Шеф вызвал к себе полпятого. Сказал:
— Ты самый молодой и здоровый, вот ты и поедешь завтра в Звенигород. Найдешь пионерлагерь «Юный мичуринец». Там обратишься к Окунькову. Автобусом минут десять от станции. Разберешься. Я пытался на совещании у Ашатура отбазариться, тянул сколько мог, но из ректората бумага пришла железная — от каждой лаборатории двоих сотрудников в колхоз. Я смог второго отбить. Поедешь один. Ничего, недельку свежим воздухом подышишь. Может, новые идеи в голову придут.
Когда шеф кого-то к чему-то принуждал, на его серых угрястых висках наливались кровью волевые жилки, похожие на красные сопротивления. Уши багровели. Глаза яростно выпучивались. Фигура напрягалась, как будто он к прыжку готовился. А складки нижней части его лица и вовсе превращали его в бульдога. Казалось, сейчас он зарычит и вцепится клыками в ногу.

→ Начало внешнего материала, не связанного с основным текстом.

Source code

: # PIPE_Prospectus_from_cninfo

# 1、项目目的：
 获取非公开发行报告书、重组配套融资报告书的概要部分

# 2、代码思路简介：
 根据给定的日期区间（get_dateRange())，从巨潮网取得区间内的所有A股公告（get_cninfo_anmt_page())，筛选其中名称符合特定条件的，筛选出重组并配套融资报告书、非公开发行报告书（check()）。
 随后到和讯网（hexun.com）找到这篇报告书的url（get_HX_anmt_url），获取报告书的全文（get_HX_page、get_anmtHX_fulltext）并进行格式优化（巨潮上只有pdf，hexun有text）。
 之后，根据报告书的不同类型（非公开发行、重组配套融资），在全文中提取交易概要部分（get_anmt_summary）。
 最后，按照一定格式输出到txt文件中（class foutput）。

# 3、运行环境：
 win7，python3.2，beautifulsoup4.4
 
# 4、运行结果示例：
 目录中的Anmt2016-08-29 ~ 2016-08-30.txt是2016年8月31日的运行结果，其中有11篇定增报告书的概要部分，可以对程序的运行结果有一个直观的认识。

Я не возражал этому агрессивному старому маразматику. Что толку артачиться — все равно пошлют, если решили. Сам виноват.
В чем виноват?
Да в том. Что не только родился тут, в этом собачьем дерьме, но и выучился в их дегенеративной школе, закончил этот сталинский змеюшник — МГУ, и работаю теперь на них в этом долбанном институте, как последняя скотина.
Поконкретнее, пожалуйста. В чем же ты все-таки виноват?
Поконкретнее? Виноват в том, что побоялся даже начать процедуру отъезда. Лежит дома эта ксива, приглашение, или как оно там называется. Ну, из Израиля. Лежит уже три месяца между книгами спрятанное. А ты даже с женой поговорить не решился. Потому что знаешь, не поедет Нелька никуда. Не может мать бросить. Нелька тут карьеру делать собирается, а ты ей крылья обрезать хочешь. Кому она на Западе со своим филфаковским дипломом нужна? И кому ты там нужен?
И в ОВИР пойти — у тебя никогда смелости не хватит. Ну вот и терпи, терпила. Твои уехавшие одноклассники в Йелях и Калтехах в аспирантурах прохлаждаются, а ты в колхоз поезжай, в гнилой картошке рыться. И не чирикай, тварь дрожащая!
…
На следующий день достал я из антресоли свой походный спальный мешок на гагачьем пуху, который когда-то на три китайских фонарика выменял у одного альпиниста, который через три года на Кавказе на какую-то знаменитую ледяную гору влез, а слезть так и не смог, сел, оледенел и будет там сидеть всегда. Собрал рюкзак, поцеловал спящую жену за ушком и поехал.
До Белорусского вокзала тащился через весь город часа полтора. Потом — еще полтора часа электрички. Прибыл в Звенигород. Автобус на Мятино ходил раз в час. Хотел было в монастырь сходить, к Савве, посмотреть на новые кокошники на Рождественском соборе, но так и не решился. Ждал, ждал… От остановки — еще километр пешедралом тащился до этого сраного Мичуринца.
Наконец, вошел в ворота… а дальше куда… хрен его знает.